Text shown section start

Food was hard to find

Hana remembers a nice family who shared their lighter.

“It was hard keeping the fire alive because it was snowing and the wood was wet,” Hana said.

Some families who lived in the mountains shared food with us, Ahmed said.

The Turkish government officials would give out bread, but they wanted the people to get in a line, Hana said.  No one wanted to stand in line — people were starving.

U.S. government airplanes would drop boxes of food, and people would scramble to get the food, Hana said.

“Not everybody got food because there were so many people,” she said.

One day, Hana saw Ahmed waiting to get bread from a passing truck.

Finally, they were reunited. But their future was unclear. They did not know how long they were going to stay in the Turkish mountains. They did not know when the Iraqi government would retreat.

About a month later, the Iraqi government did retreat. No-fly zones were created and the physical persecution stopped.

My parents returned to their home in northern Iraq. They started planning for the future. They started setting up doctor appointments for Zirek, who was severely sick by this time.

“He was skin and bones,” Hana said.

Text shown section end
Supplied material section start

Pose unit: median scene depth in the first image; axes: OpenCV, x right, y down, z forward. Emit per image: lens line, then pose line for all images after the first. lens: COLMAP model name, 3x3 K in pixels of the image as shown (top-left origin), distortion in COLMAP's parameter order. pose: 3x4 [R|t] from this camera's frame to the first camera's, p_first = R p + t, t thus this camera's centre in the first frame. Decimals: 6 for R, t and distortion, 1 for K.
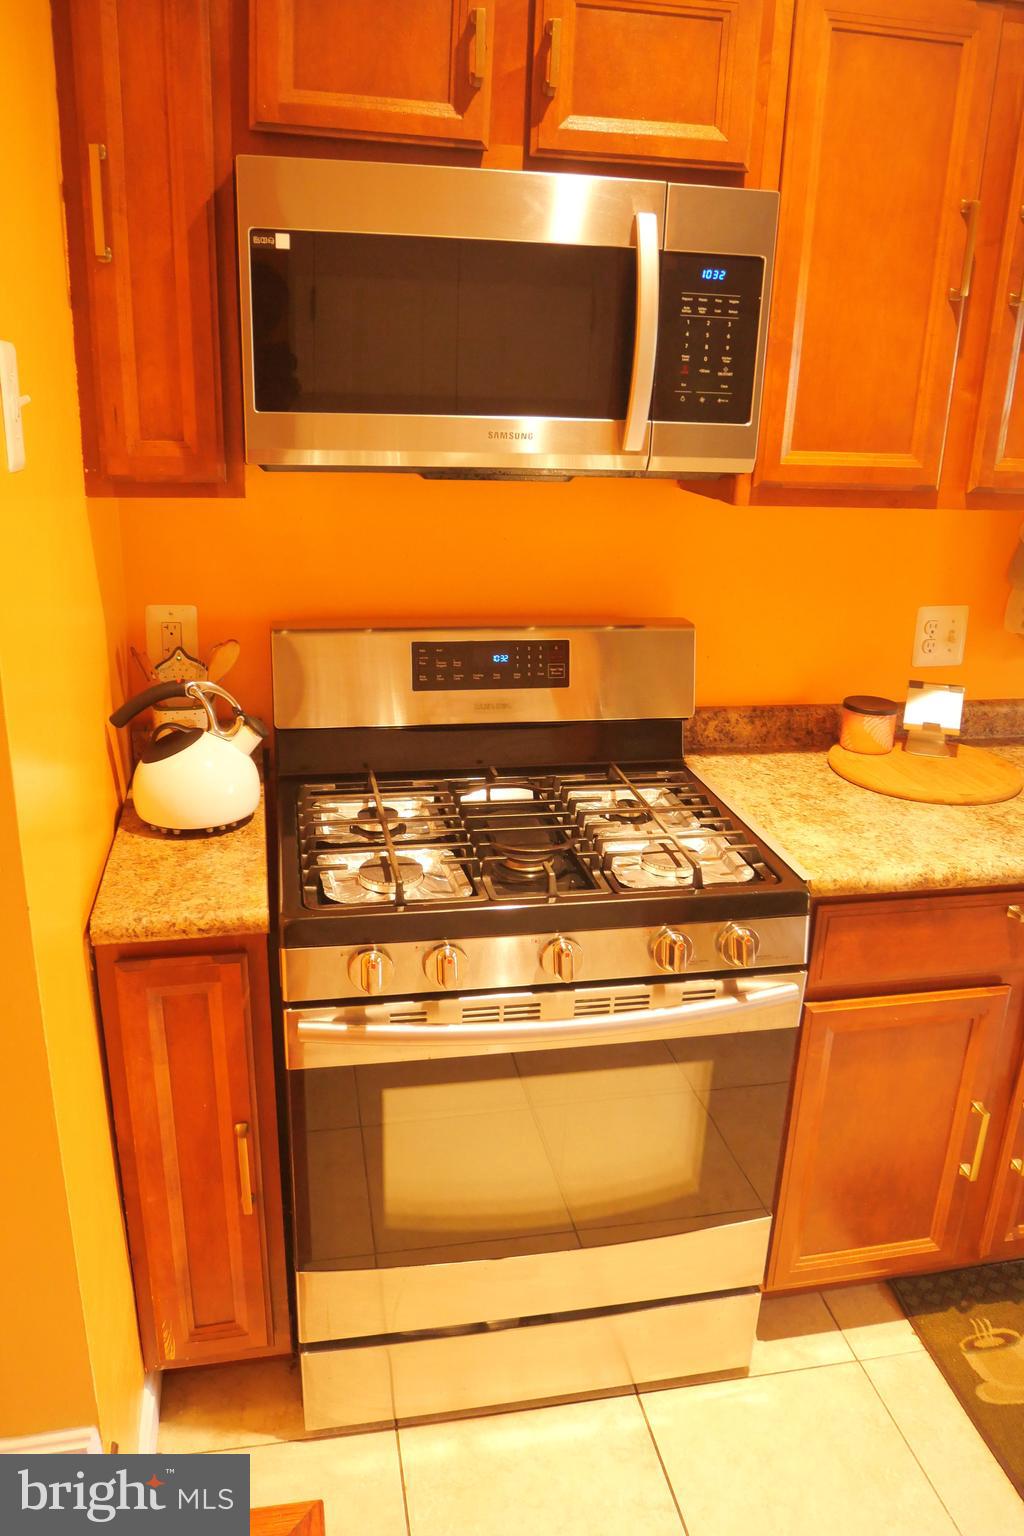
lens RADIAL K [[1126.3, 0, 506.8], [0, 1126.3, 765.2], [0, 0, 1]] dist [-0.070559, 0.027514]
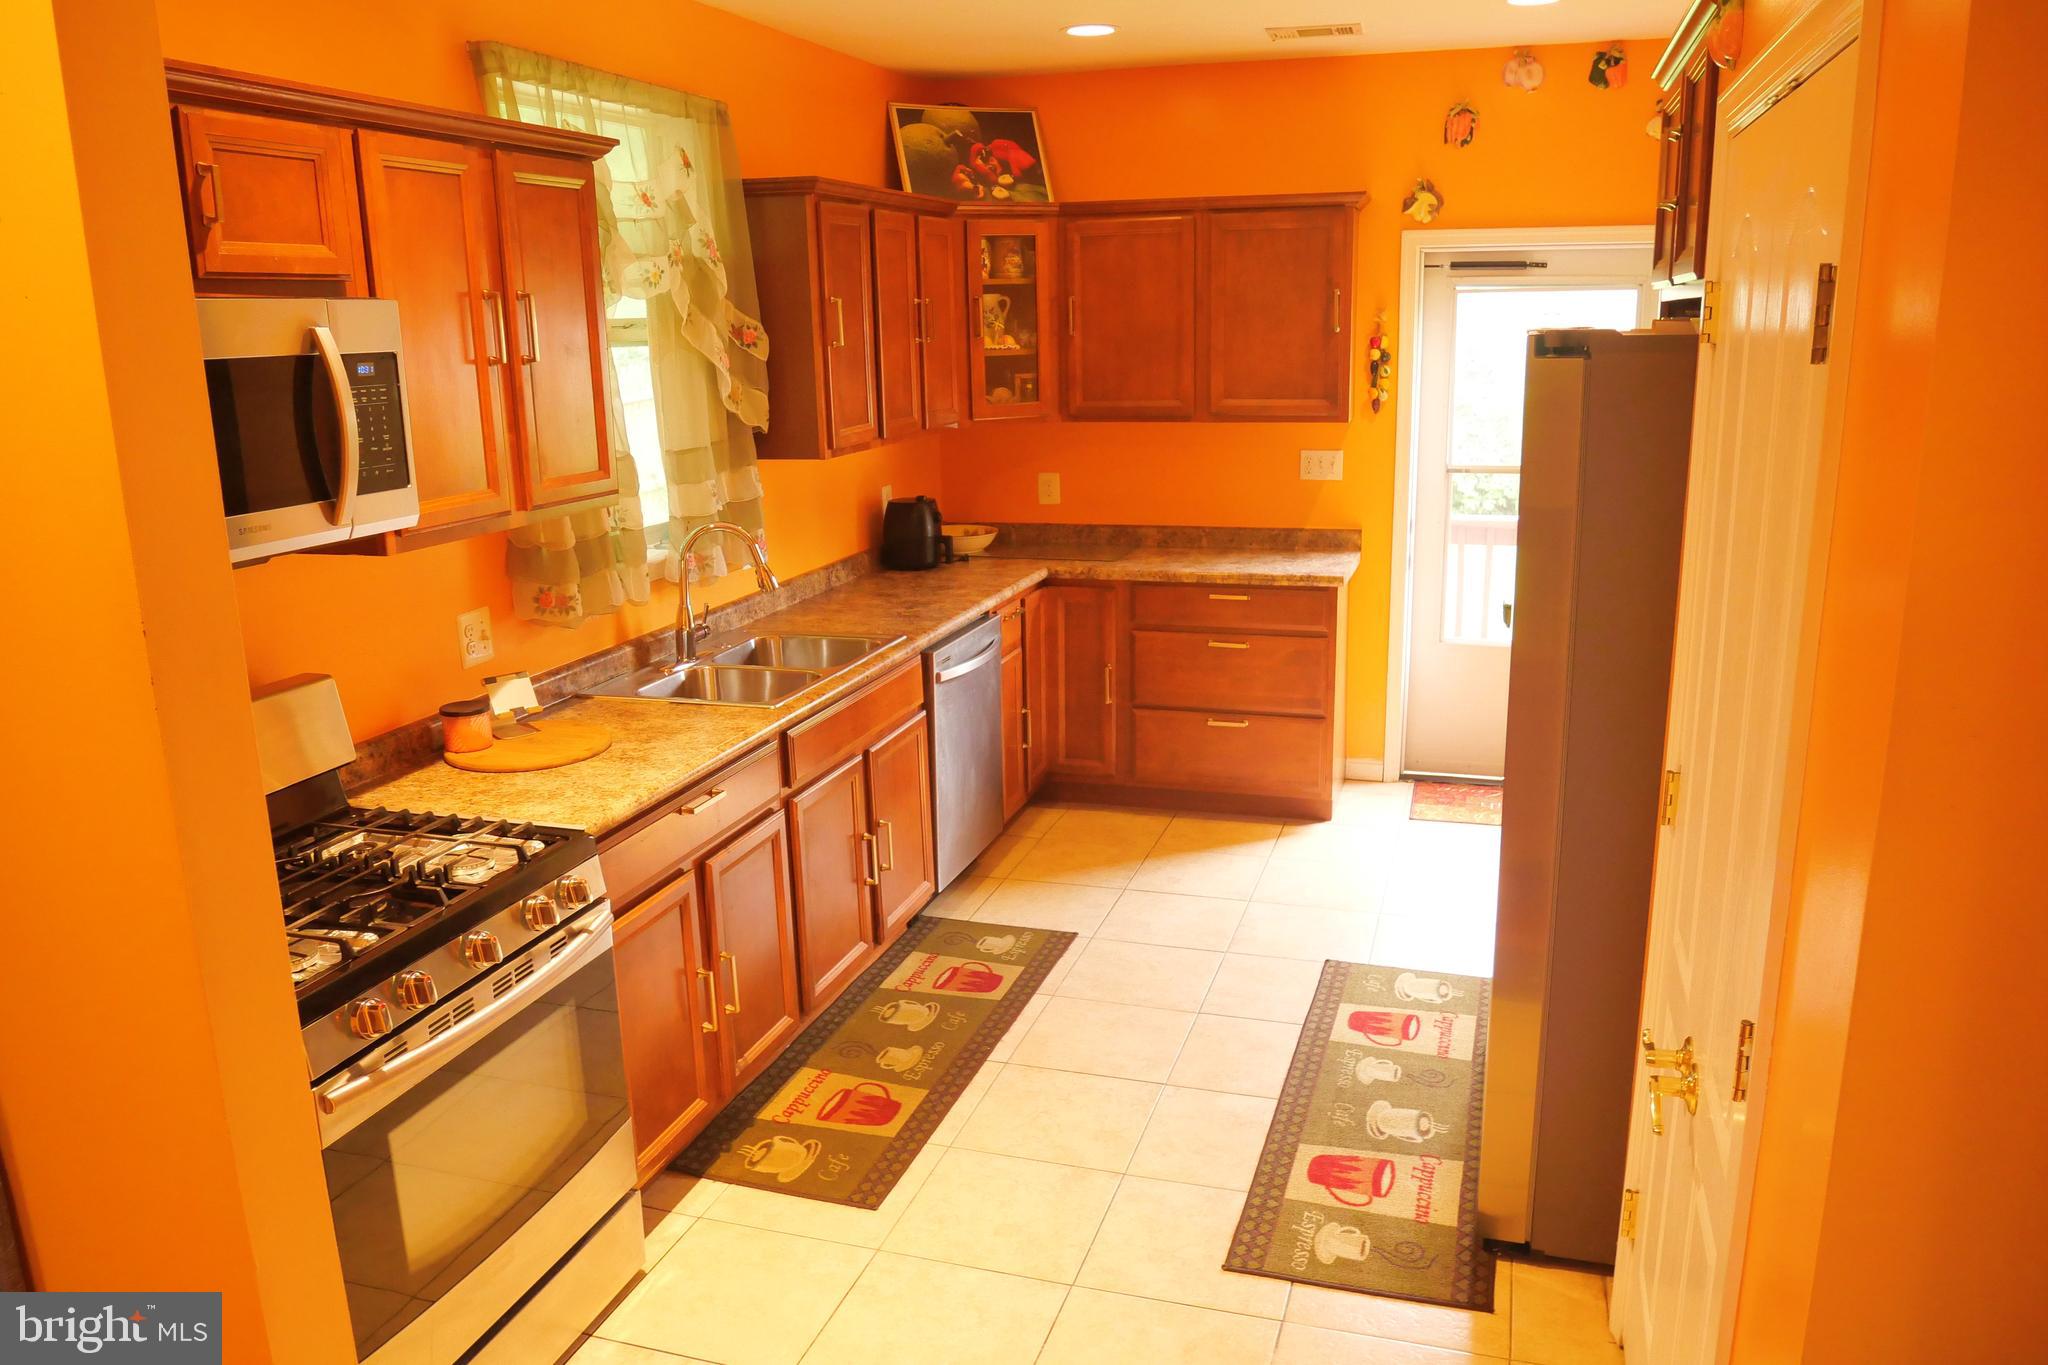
lens RADIAL K [[1501.7, 0, 1029.1], [0, 1501.7, 685.0], [0, 0, 1]] dist [-0.070559, 0.027514]
pose [[0.474585, -0.246568, 0.844969, -0.777937], [0.321092, 0.942309, 0.094628, -0.042495], [-0.819554, 0.226404, 0.526377, -0.287944]]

Supplied material section end

What you will do:
Reproduce the passage from the food text word for word, starting with "Hana remembers a" and going on through "people were starving.".

Your solution:
Hana remembers a nice family who shared their lighter.

“It was hard keeping the fire alive because it was snowing and the wood was wet,” Hana said.

Some families who lived in the mountains shared food with us, Ahmed said.

The Turkish government officials would give out bread, but they wanted the people to get in a line, Hana said.  No one wanted to stand in line — people were starving.